## WHAT THE TASK REQUIRES
Rewrite the items between the line holding "order: Arecales" and the line holding "scientific name: Suastus everyx", inclusive, with "scientific name" changed to "species" and everything else left the same.

## MATERIAL
- - -

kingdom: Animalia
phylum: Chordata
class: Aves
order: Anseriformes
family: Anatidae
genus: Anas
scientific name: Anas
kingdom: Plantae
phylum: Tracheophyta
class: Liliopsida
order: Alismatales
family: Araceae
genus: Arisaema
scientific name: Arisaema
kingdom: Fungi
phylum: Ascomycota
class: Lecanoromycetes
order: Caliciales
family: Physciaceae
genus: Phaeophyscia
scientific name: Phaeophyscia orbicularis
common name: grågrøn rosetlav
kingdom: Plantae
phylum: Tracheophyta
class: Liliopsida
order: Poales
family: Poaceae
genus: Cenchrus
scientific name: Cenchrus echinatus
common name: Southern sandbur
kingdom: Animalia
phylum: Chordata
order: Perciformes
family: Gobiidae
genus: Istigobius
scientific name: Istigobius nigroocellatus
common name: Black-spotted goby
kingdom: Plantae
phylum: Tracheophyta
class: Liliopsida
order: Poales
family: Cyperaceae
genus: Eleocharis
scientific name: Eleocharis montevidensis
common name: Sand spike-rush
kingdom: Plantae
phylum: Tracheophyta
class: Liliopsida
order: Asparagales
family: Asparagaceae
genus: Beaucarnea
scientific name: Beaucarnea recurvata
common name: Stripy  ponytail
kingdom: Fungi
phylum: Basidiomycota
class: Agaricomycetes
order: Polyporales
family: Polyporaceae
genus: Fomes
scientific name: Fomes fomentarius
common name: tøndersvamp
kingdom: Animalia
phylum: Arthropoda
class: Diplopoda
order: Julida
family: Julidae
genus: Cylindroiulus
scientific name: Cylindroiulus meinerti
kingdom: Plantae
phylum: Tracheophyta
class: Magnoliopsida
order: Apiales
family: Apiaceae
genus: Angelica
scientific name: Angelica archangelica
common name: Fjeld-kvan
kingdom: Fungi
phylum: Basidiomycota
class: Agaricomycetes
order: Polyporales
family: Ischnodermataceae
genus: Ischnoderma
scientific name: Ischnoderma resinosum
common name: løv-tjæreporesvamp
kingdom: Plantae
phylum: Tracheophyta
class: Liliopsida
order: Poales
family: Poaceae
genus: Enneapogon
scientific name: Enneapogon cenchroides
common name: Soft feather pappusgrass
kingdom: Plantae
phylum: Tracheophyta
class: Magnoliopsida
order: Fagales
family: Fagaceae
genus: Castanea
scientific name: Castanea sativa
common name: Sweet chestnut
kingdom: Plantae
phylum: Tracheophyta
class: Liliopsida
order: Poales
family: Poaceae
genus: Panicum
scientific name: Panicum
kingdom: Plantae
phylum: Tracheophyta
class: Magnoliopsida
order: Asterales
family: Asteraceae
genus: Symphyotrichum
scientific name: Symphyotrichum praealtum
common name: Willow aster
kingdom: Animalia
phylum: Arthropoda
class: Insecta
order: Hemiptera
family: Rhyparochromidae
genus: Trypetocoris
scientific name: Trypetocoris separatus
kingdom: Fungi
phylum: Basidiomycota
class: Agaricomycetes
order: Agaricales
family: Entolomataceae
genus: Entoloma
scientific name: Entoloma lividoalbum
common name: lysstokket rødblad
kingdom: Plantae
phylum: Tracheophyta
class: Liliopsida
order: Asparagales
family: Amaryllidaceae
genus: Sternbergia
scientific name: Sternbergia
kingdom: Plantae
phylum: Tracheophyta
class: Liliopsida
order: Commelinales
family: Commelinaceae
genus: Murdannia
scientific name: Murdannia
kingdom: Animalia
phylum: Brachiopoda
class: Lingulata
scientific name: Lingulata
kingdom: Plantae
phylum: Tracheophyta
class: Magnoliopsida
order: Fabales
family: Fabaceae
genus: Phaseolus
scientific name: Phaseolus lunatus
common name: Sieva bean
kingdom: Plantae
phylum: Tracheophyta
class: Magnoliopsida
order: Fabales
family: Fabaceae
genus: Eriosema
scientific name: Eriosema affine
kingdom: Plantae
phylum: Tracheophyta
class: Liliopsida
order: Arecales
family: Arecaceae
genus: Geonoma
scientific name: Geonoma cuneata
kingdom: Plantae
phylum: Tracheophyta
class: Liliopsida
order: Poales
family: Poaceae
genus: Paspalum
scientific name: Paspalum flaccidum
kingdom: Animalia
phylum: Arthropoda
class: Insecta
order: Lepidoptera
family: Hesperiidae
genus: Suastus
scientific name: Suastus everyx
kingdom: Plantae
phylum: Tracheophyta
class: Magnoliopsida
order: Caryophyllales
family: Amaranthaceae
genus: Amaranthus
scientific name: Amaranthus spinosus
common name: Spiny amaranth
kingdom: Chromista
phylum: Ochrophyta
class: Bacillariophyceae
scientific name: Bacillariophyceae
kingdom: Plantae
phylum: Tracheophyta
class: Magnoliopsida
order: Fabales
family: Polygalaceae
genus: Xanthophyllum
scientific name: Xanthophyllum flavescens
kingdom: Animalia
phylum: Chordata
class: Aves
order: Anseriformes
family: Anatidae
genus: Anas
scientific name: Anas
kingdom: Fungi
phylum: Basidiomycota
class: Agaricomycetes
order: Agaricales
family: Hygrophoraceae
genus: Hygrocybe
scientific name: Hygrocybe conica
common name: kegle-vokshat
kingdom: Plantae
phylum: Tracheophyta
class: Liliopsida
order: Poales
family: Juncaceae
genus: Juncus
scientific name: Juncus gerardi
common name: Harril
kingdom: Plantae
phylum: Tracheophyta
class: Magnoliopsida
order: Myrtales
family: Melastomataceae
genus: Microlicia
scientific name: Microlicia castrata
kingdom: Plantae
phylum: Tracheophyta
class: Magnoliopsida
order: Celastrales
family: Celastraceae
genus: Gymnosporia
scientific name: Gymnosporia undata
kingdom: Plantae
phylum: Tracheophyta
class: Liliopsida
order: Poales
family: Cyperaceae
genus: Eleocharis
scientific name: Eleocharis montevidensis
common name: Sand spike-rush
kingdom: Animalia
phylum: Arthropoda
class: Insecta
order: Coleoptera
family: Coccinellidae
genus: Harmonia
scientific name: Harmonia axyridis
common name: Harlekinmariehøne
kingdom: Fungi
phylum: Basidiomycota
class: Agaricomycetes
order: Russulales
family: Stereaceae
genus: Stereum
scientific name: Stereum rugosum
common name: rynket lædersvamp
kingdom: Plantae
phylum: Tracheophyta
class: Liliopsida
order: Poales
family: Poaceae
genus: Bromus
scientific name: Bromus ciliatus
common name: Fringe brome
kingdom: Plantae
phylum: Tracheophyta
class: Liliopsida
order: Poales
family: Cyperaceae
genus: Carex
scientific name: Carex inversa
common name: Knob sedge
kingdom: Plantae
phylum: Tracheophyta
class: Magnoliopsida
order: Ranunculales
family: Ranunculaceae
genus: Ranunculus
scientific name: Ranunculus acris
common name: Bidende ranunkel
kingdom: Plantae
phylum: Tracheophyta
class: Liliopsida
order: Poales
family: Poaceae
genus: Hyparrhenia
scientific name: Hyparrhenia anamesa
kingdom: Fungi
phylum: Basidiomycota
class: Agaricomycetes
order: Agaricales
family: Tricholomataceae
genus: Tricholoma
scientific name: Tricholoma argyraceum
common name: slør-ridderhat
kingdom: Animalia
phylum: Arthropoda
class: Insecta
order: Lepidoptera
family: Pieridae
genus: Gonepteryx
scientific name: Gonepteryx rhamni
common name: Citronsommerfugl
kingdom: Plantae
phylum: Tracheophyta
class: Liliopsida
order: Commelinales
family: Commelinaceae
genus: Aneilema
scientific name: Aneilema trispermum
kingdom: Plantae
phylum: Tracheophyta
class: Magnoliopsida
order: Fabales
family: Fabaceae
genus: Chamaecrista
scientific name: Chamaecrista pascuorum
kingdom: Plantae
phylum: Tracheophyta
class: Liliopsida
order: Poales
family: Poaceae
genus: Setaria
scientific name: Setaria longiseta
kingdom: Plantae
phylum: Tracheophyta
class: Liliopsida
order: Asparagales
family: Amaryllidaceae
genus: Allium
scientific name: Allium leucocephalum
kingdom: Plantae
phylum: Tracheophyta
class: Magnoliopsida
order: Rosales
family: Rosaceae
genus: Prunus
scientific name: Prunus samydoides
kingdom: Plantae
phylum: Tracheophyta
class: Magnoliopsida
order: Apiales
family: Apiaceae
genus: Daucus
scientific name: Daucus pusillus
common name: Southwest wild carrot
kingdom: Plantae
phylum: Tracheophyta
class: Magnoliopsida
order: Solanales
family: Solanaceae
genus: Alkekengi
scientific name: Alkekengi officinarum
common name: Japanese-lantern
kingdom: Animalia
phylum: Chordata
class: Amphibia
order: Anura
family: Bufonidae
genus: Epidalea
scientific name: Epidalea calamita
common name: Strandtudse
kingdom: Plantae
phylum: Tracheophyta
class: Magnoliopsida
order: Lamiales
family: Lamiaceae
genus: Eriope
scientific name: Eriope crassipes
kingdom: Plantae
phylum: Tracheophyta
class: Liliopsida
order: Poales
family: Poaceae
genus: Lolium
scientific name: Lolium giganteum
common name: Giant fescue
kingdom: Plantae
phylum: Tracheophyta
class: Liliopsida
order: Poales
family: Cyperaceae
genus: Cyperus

- - -

## FULL ANSWER
order: Arecales
family: Arecaceae
genus: Geonoma
species: Geonoma cuneata
kingdom: Plantae
phylum: Tracheophyta
class: Liliopsida
order: Poales
family: Poaceae
genus: Paspalum
species: Paspalum flaccidum
kingdom: Animalia
phylum: Arthropoda
class: Insecta
order: Lepidoptera
family: Hesperiidae
genus: Suastus
species: Suastus everyx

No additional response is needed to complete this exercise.